**Work instruction**
Nothing but the pictures may be left out. Restate the rest of the entries word for word.

(Stored data entries)
# # # # #

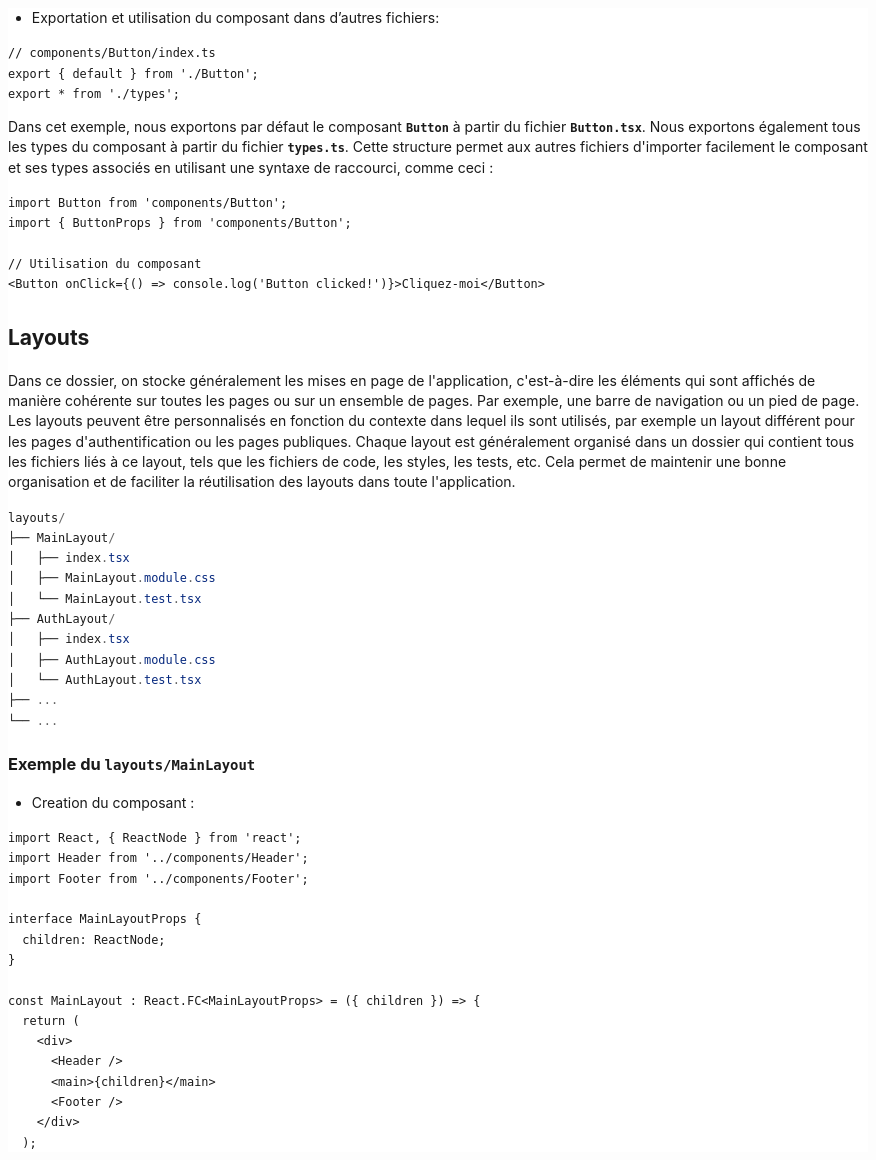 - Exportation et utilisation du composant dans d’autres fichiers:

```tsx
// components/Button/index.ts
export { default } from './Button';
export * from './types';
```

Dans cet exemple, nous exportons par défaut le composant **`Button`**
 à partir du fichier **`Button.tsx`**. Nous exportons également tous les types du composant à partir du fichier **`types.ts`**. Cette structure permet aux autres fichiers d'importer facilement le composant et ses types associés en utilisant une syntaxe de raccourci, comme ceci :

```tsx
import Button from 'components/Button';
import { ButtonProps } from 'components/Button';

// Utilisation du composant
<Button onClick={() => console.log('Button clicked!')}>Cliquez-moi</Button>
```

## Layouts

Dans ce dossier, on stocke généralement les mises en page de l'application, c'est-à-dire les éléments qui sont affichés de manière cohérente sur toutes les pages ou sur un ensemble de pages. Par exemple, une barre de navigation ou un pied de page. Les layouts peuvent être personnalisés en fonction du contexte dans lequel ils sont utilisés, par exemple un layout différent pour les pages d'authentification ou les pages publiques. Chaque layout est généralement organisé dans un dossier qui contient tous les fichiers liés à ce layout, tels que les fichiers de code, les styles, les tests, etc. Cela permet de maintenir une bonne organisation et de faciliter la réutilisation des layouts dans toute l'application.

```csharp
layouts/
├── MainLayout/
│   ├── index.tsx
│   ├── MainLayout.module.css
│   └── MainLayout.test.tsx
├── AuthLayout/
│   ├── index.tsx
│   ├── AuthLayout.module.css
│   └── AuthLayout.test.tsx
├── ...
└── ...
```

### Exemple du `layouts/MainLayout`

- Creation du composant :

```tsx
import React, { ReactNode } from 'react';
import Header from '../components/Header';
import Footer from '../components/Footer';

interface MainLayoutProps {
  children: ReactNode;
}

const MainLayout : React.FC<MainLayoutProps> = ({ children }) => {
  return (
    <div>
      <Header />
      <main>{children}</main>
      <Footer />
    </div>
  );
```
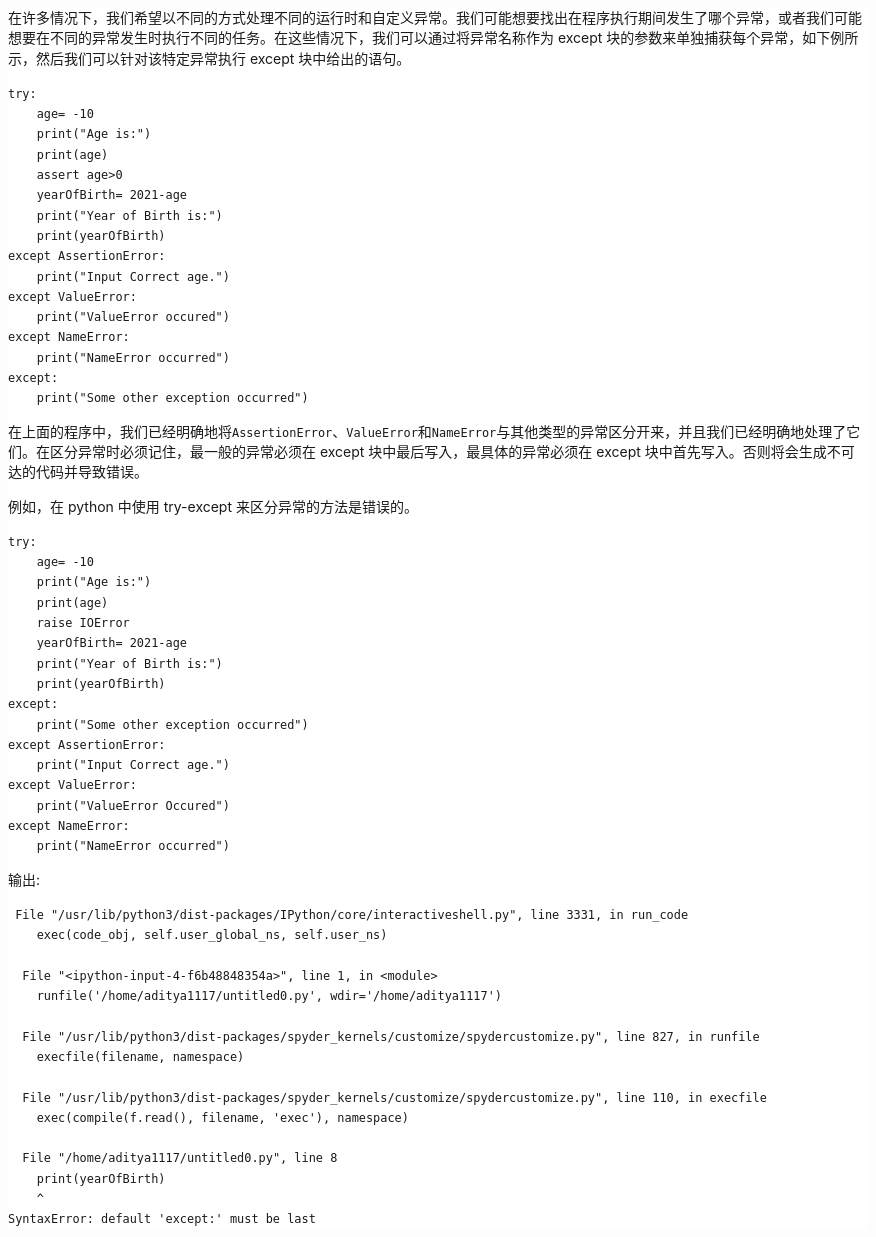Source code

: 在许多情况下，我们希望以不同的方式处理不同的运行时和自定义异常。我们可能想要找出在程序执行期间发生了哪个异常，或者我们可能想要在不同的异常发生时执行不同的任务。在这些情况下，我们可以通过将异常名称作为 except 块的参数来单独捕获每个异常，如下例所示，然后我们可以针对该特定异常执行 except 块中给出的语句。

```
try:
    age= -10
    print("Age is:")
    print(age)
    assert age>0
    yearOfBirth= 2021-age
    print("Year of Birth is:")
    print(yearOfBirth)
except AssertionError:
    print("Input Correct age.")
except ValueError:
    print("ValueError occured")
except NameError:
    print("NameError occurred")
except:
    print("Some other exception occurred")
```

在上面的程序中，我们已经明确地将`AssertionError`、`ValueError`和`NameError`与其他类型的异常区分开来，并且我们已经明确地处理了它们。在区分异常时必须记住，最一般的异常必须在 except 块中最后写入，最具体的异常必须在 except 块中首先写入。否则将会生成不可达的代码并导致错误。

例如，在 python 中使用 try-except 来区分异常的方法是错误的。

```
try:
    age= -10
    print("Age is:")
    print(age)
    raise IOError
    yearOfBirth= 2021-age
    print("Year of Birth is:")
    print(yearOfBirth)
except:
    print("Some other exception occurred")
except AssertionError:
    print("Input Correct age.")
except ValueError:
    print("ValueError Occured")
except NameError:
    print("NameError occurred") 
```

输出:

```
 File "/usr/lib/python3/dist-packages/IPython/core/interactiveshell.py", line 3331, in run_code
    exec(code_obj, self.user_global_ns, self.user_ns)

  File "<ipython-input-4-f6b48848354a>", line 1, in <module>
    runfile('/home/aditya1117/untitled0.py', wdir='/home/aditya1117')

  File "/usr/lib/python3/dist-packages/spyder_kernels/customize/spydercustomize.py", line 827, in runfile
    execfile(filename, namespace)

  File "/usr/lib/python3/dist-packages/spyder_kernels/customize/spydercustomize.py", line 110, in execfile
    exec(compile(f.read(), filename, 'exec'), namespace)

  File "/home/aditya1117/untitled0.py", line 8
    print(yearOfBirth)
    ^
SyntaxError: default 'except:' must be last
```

# # # # #

**Exercise solution**
 - Exportation et utilisation du composant dans d’autres fichiers:

```tsx
// components/Button/index.ts
export { default } from './Button';
export * from './types';
```

Dans cet exemple, nous exportons par défaut le composant **`Button`**
 à partir du fichier **`Button.tsx`**. Nous exportons également tous les types du composant à partir du fichier **`types.ts`**. Cette structure permet aux autres fichiers d'importer facilement le composant et ses types associés en utilisant une syntaxe de raccourci, comme ceci :

```tsx
import Button from 'components/Button';
import { ButtonProps } from 'components/Button';

// Utilisation du composant
<Button onClick={() => console.log('Button clicked!')}>Cliquez-moi</Button>
```

## Layouts

Dans ce dossier, on stocke généralement les mises en page de l'application, c'est-à-dire les éléments qui sont affichés de manière cohérente sur toutes les pages ou sur un ensemble de pages. Par exemple, une barre de navigation ou un pied de page. Les layouts peuvent être personnalisés en fonction du contexte dans lequel ils sont utilisés, par exemple un layout différent pour les pages d'authentification ou les pages publiques. Chaque layout est généralement organisé dans un dossier qui contient tous les fichiers liés à ce layout, tels que les fichiers de code, les styles, les tests, etc. Cela permet de maintenir une bonne organisation et de faciliter la réutilisation des layouts dans toute l'application.

```csharp
layouts/
├── MainLayout/
│   ├── index.tsx
│   ├── MainLayout.module.css
│   └── MainLayout.test.tsx
├── AuthLayout/
│   ├── index.tsx
│   ├── AuthLayout.module.css
│   └── AuthLayout.test.tsx
├── ...
└── ...
```

### Exemple du `layouts/MainLayout`

- Creation du composant :

```tsx
import React, { ReactNode } from 'react';
import Header from '../components/Header';
import Footer from '../components/Footer';

interface MainLayoutProps {
  children: ReactNode;
}

const MainLayout : React.FC<MainLayoutProps> = ({ children }) => {
  return (
    <div>
      <Header />
      <main>{children}</main>
      <Footer />
    </div>
  );
```
Source code

: 在许多情况下，我们希望以不同的方式处理不同的运行时和自定义异常。我们可能想要找出在程序执行期间发生了哪个异常，或者我们可能想要在不同的异常发生时执行不同的任务。在这些情况下，我们可以通过将异常名称作为 except 块的参数来单独捕获每个异常，如下例所示，然后我们可以针对该特定异常执行 except 块中给出的语句。

```
try:
    age= -10
    print("Age is:")
    print(age)
    assert age>0
    yearOfBirth= 2021-age
    print("Year of Birth is:")
    print(yearOfBirth)
except AssertionError:
    print("Input Correct age.")
except ValueError:
    print("ValueError occured")
except NameError:
    print("NameError occurred")
except:
    print("Some other exception occurred")
```

在上面的程序中，我们已经明确地将`AssertionError`、`ValueError`和`NameError`与其他类型的异常区分开来，并且我们已经明确地处理了它们。在区分异常时必须记住，最一般的异常必须在 except 块中最后写入，最具体的异常必须在 except 块中首先写入。否则将会生成不可达的代码并导致错误。

例如，在 python 中使用 try-except 来区分异常的方法是错误的。

```
try:
    age= -10
    print("Age is:")
    print(age)
    raise IOError
    yearOfBirth= 2021-age
    print("Year of Birth is:")
    print(yearOfBirth)
except:
    print("Some other exception occurred")
except AssertionError:
    print("Input Correct age.")
except ValueError:
    print("ValueError Occured")
except NameError:
    print("NameError occurred") 
```

输出:

```
 File "/usr/lib/python3/dist-packages/IPython/core/interactiveshell.py", line 3331, in run_code
    exec(code_obj, self.user_global_ns, self.user_ns)

  File "<ipython-input-4-f6b48848354a>", line 1, in <module>
    runfile('/home/aditya1117/untitled0.py', wdir='/home/aditya1117')

  File "/usr/lib/python3/dist-packages/spyder_kernels/customize/spydercustomize.py", line 827, in runfile
    execfile(filename, namespace)

  File "/usr/lib/python3/dist-packages/spyder_kernels/customize/spydercustomize.py", line 110, in execfile
    exec(compile(f.read(), filename, 'exec'), namespace)

  File "/home/aditya1117/untitled0.py", line 8
    print(yearOfBirth)
    ^
SyntaxError: default 'except:' must be last
```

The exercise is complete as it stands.